Work to do —
Continue the essay on gospel preaching in modern evangelicalism, starting after its final sentence.

Supplied passage —
The Demise of Gospel Preaching in Modern Evangelicalism Part 3

By Bob DeWaay


In the first two parts of this series we examined the person and work of Christ and how the sinner needs to see himself as a law breaker who needs to repent. In this final part of this series we will examine several popular ideas in modern evangelicalism that have served to obscure the gospel and cause preachers to fail to proclaim the true terms of salvation.

Decision Theology

There are problems even when some are actually converted through the popular "decision for Jesus" approach. If they eventually do find out the true nature of the gospel, those truly converted then realize that they have been sold a bill of goods. The gospel does not promise better living in this world through a simple decision. The gospel calls us to take up our cross and live in this world as ones already condemned to die. Furthermore, the truly converted who are in the evangelical culture soon find themselves dying of spiritual starvation because the Word of God is not being preached. How much better to tell our hearers up front what the gospel is, and then when they come on that basis they can, like the early Christians in Acts, "rejoice to be counted worthy to suffer shame for His name."1

There are a number of problems with the "decision theology" of modern evangelicalism. The most prominent one is that the Bible knows nothing of, "inviting someone to make a decision for Jesus." The main proof text used by the teachers of decision theology is Joel 3:14: "Multitudes, multitudes in the valley of decision! For the day of the Lord is near in the valley of decision." The valley of decision in Joel is eschatological and has to with Israel and the surrounding nations who would destroy her. The context of Joel 3:14 shows that God as the Judge makes the decision! Charles Feinberg comments, "The prophet sees the nations assembled in innumerable hosts in the valley where God (not they) will make His decision."2This is a description of the judgment of nations. God is about to arise and come forth from His chamber and issue His decision.

[Stored data entries]
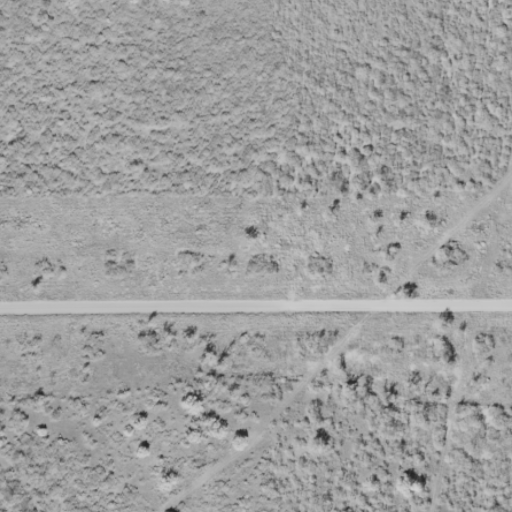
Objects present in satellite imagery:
road: (256, 327)
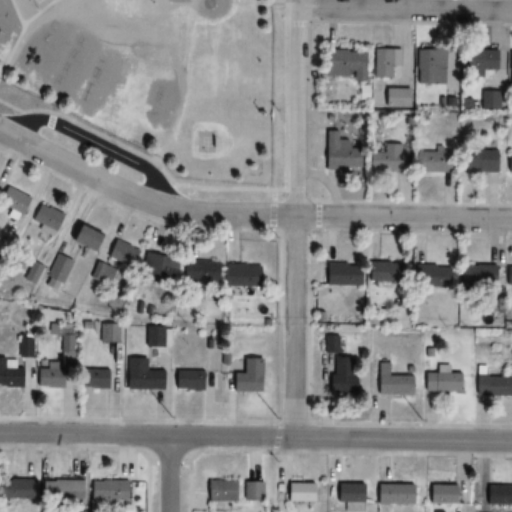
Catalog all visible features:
road: (404, 7)
building: (480, 61)
building: (384, 62)
building: (342, 63)
building: (430, 66)
building: (489, 99)
road: (95, 143)
building: (337, 154)
building: (384, 159)
building: (477, 160)
building: (431, 161)
building: (508, 164)
building: (12, 201)
road: (247, 215)
road: (294, 218)
building: (44, 219)
building: (81, 238)
building: (120, 254)
building: (156, 266)
building: (198, 271)
building: (382, 272)
building: (30, 273)
building: (55, 273)
building: (100, 273)
building: (339, 275)
building: (507, 275)
building: (239, 276)
building: (474, 276)
building: (429, 277)
building: (107, 333)
building: (153, 337)
building: (10, 374)
building: (339, 375)
building: (140, 376)
building: (244, 377)
building: (45, 378)
building: (92, 379)
building: (185, 380)
building: (389, 382)
building: (440, 382)
building: (492, 386)
road: (255, 436)
road: (169, 474)
building: (14, 489)
building: (58, 490)
building: (218, 491)
building: (250, 491)
building: (105, 492)
building: (296, 493)
building: (346, 494)
building: (390, 495)
building: (439, 495)
building: (497, 496)
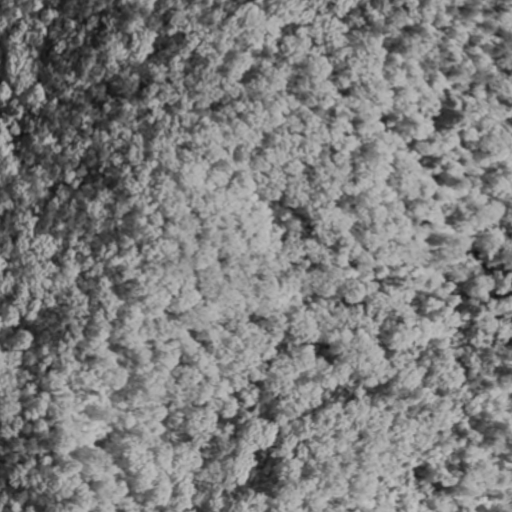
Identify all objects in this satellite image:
road: (498, 253)
road: (295, 264)
road: (418, 392)
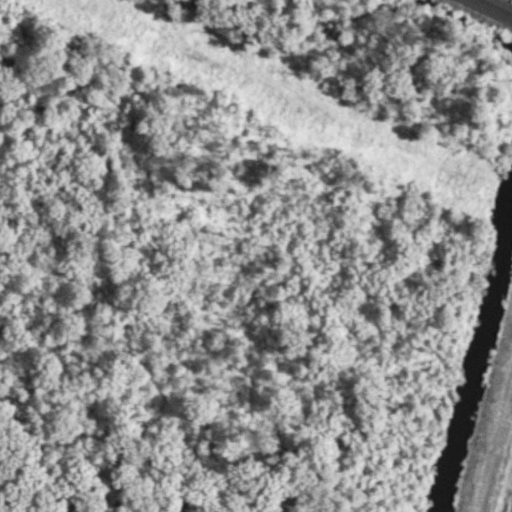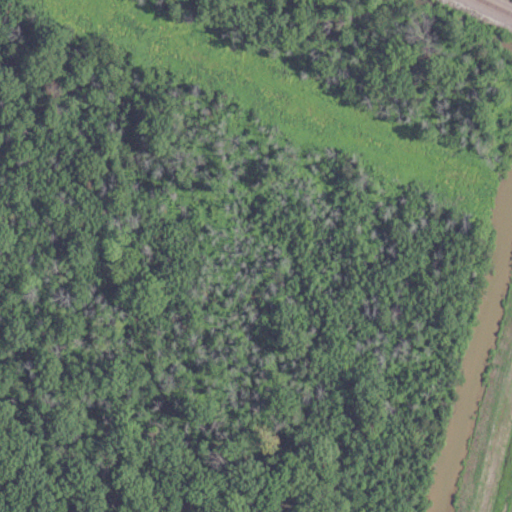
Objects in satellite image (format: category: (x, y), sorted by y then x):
railway: (497, 6)
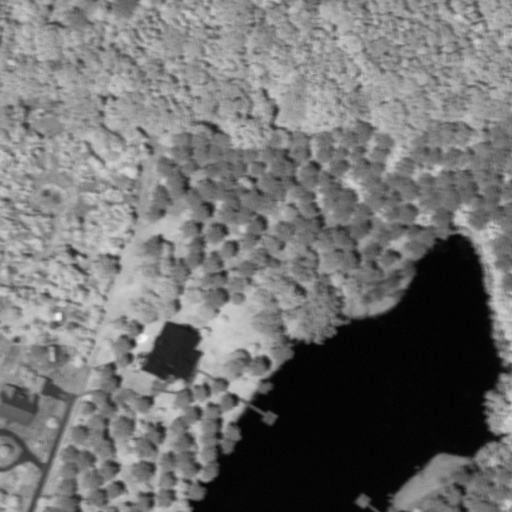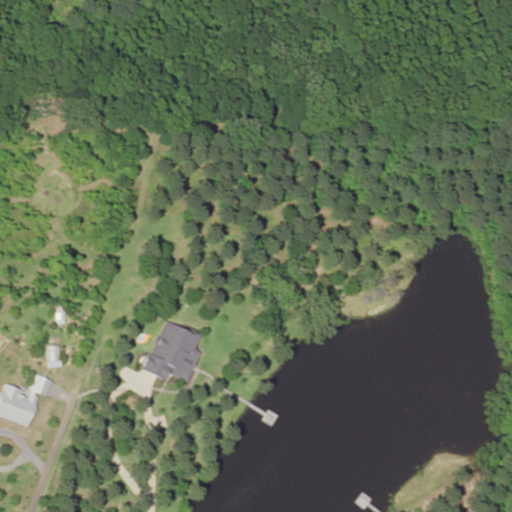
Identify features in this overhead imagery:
building: (171, 353)
building: (16, 404)
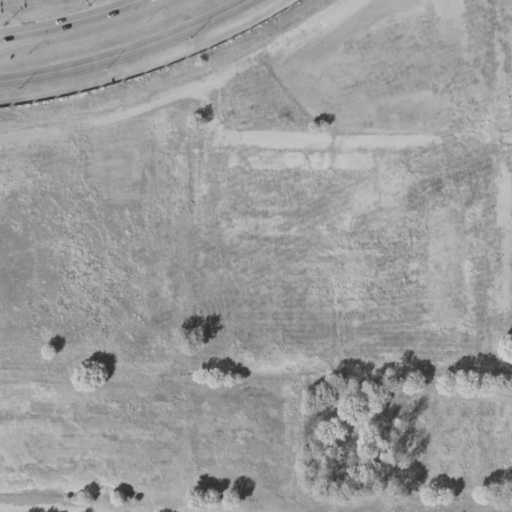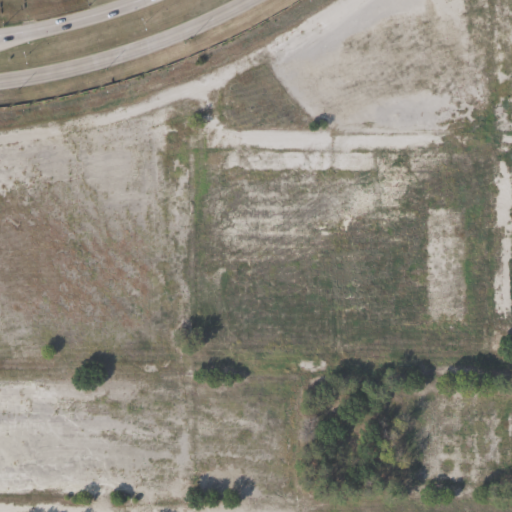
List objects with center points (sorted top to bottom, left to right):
road: (428, 5)
road: (69, 22)
road: (128, 51)
parking lot: (404, 68)
building: (343, 253)
parking lot: (119, 321)
road: (256, 366)
building: (452, 441)
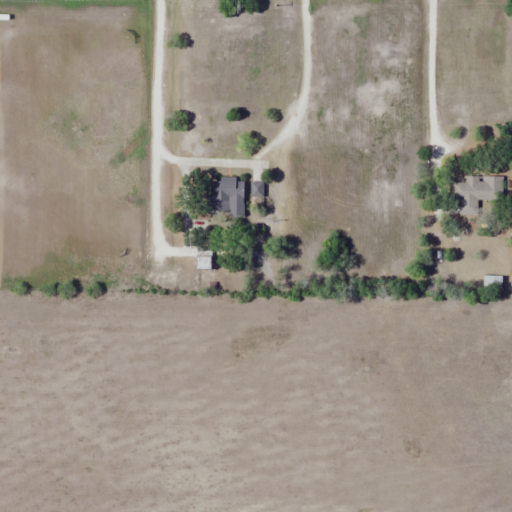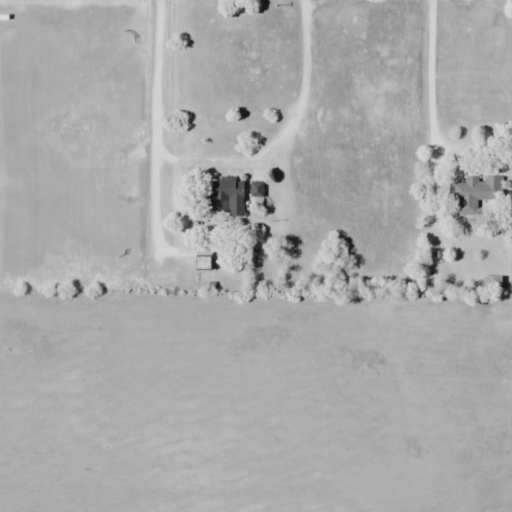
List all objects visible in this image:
power tower: (238, 6)
road: (432, 76)
road: (221, 157)
building: (257, 189)
building: (477, 190)
building: (226, 197)
building: (203, 257)
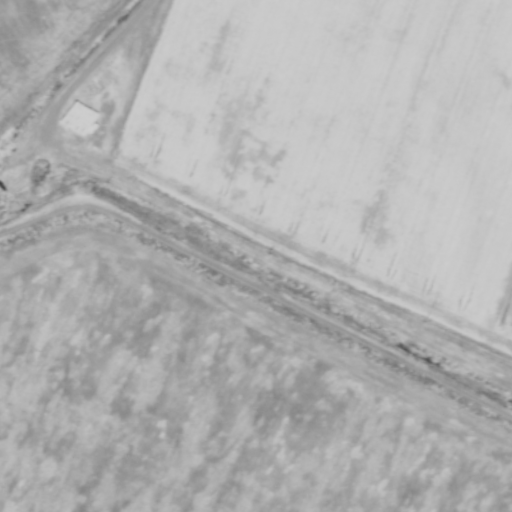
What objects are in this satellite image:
crop: (20, 20)
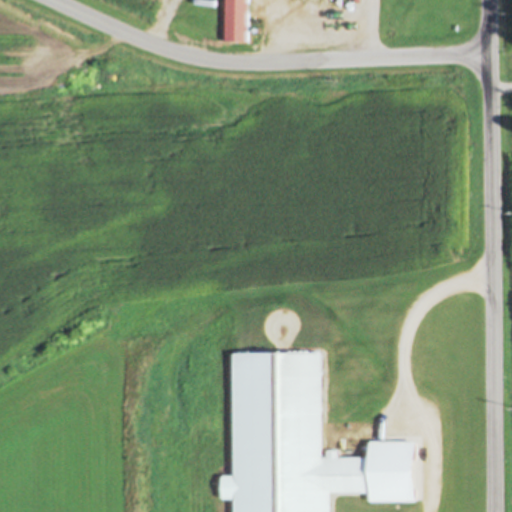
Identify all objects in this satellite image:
building: (238, 19)
road: (367, 29)
road: (263, 64)
road: (491, 255)
road: (404, 368)
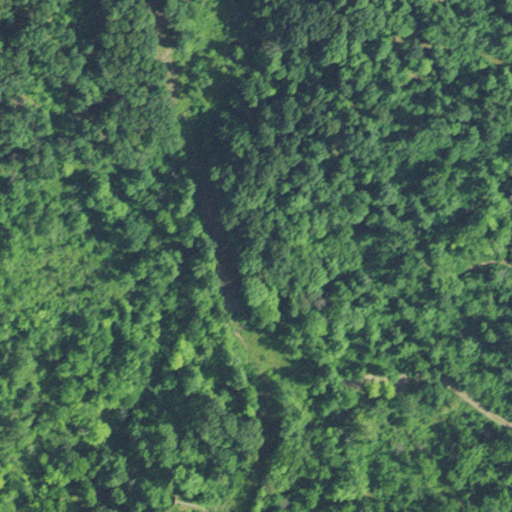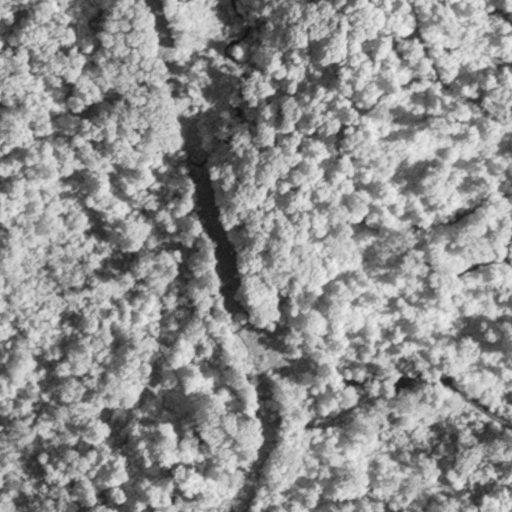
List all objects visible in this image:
road: (454, 391)
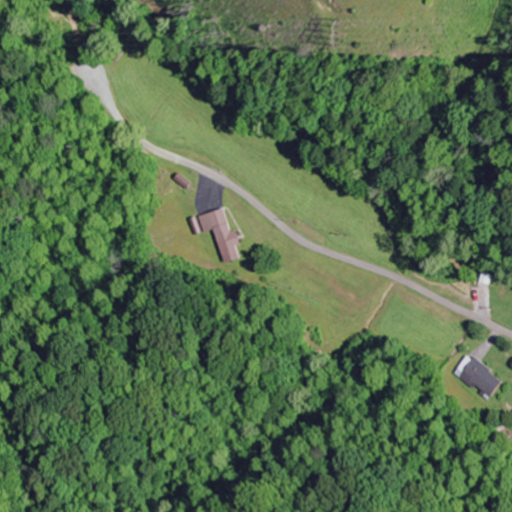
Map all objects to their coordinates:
building: (222, 234)
road: (302, 240)
building: (481, 376)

Written response —
The idea of imminent wrath is clear in Joel, and that is surely something that ought to be preached. God's coming judgment is reason to repent and flee from this perverse, sin cursed world system. But the only escape is through the gospel. So far from teaching "decision theology" the key passage used by its proponents teaches the coming wrath of God. Only the gospel offers a way of escape from this horrific valley of decision.

The misuse of the Joel passage illustrates what is wrong with much modern preaching. What is portrayed is the idea that God is awaiting our decision. We go into our chambers to issue our verdict based on whether we find God to our suiting or not. We make our decision about God and tell Him the verdict. This is dishonoring to God. The Biblical teaching is that we should fear God's verdict and find a way of escape from the wrath of the Judge. James wrote, "[T]he Judge is standing at the door" (James 5:9). We make ourselves the judges and put God on trial. This is not Biblical.

Another problem with decision theology is that it discounts the sin nature and appeals to non-existent human ability. No sinner in his or her natural state finds the cross appealing. Here is Paul's description of the fleshly mind: "[T]he mind set on the flesh is hostile toward God; for it does not subject itself to the law of God, for it is not even able to do so; and those who are in the flesh cannot please God" (Romans 8:7,8). God's Law makes sinfulness and inability evident, but only the gospel can change them. Decision theology has the fleshly man deciding if he will "accept Jesus" while totally in his unregenerate, fallen condition.3 True gospel preaching shows sinners their lost condition and the reality of God's wrath against sin. Convicted before God's Law and found guilty, their only recourse is to repent and believe the Gospel. God uses gospel preaching to bring His gracious gift of faith to those who will be saved: "So faith comes from hearing, and hearing by the word of Christ" (Romans 10:17).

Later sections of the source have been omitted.